The Cavs played a nearly flawless first quarter. They shot 65 percent (13-of-20), had 11 assists on those field goals and didn't commit a turnover. Beyond that, Cleveland didn't rely on James to carry them, as six other Cavs combined for 27 of the club's 32 points.
At halftime, James only had seven points but the Cavs were shooting 66 percent (19-of-29) and moving the ball on offense, something coach Mike Brown has insisted is key if his team plans to advance past the league's best defensive squad.
Before the game, James said a few "easy baskets" might help him get started.
His first one was both simple - and strong.

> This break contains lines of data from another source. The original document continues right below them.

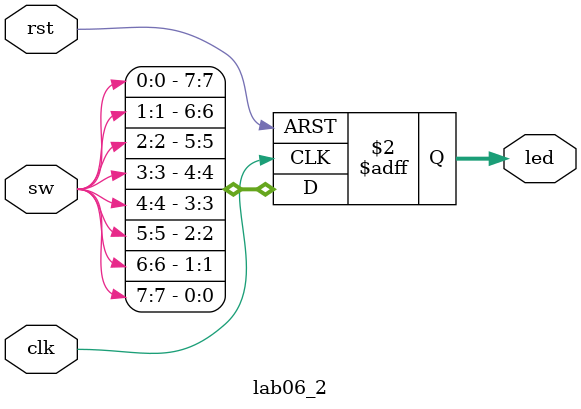
<source format=v>
`timescale 1ns / 1ps


module lab06_2(
input           clk,
input           rst,
input   [7:0]   sw,
output reg [7:0]led);
always@(posedge clk or posedge rst)
begin
    if(rst)
        led <= 8'haa;
    else
        led <= {sw[0],sw[1],sw[2],sw[3],sw[4],sw[5],sw[6],sw[7]};
end
endmodule

</source>
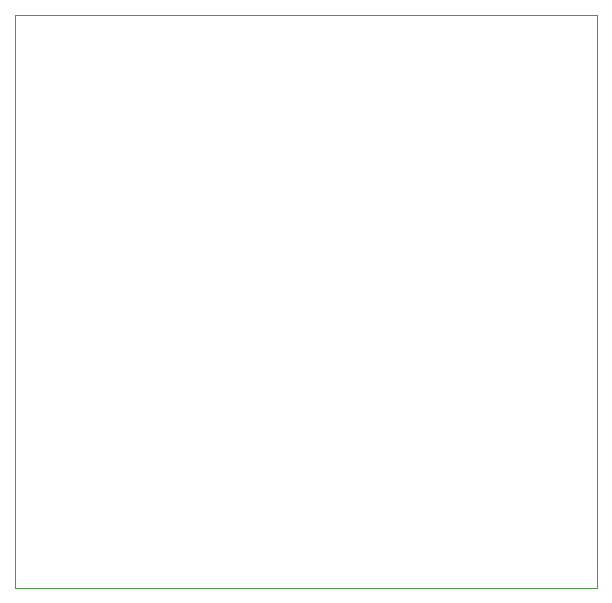
<source format=gbr>
%TF.GenerationSoftware,KiCad,Pcbnew,(6.0.5-0)*%
%TF.CreationDate,2024-08-31T21:20:10+10:00*%
%TF.ProjectId,AAInterceptor,4141496e-7465-4726-9365-70746f722e6b,rev?*%
%TF.SameCoordinates,Original*%
%TF.FileFunction,Profile,NP*%
%FSLAX46Y46*%
G04 Gerber Fmt 4.6, Leading zero omitted, Abs format (unit mm)*
G04 Created by KiCad (PCBNEW (6.0.5-0)) date 2024-08-31 21:20:10*
%MOMM*%
%LPD*%
G01*
G04 APERTURE LIST*
%TA.AperFunction,Profile*%
%ADD10C,0.100000*%
%TD*%
G04 APERTURE END LIST*
D10*
X17526000Y-13716000D02*
X66802000Y-13716000D01*
X66802000Y-13716000D02*
X66802000Y-62230000D01*
X66802000Y-62230000D02*
X17526000Y-62230000D01*
X17526000Y-62230000D02*
X17526000Y-13716000D01*
M02*

</source>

With the Cavs leading 10-4, James poked the ball away from Pierce near the free throw line and broke free for a two-handed, stare-at-the-rim dunk that sent Cleveland's hyped crowd into a frenzy. Wallace scored twice underneath and Szczerbiak's two free throws put the Cavaliers up 18-6.
James' next basket was a 3-pointer during a 9-0 spurt that Cleveland a 27-8 lead on its way to a 19-point advantage after one.
The Cavaliers were leading 39-17 in the second quarter when this series had its first moment of tension.
As he was driving to the basket, James was grabbed around the neck by James Posey and fell awkwardly in the lane. He laid face down on the floor as both teams exchanged angry words and Anderson Varejao and Posey earned technicals for their exuberance.
The officials huddled and gave Posey a flagrant-1 for the hard foul, which seemed to deter the teams from more rough stuff.
Cleveland maintained its double-digit lead throughout the second half, and closed out a game it had to have. No team has ever overcome an 0-3 deficit, something the Cavs don't have to worry about now.
Varejao, who would have started if Wallace couldn't go, left in the second quarter with a bruised right knee. He came back and played 2 1/2 minutes in the third.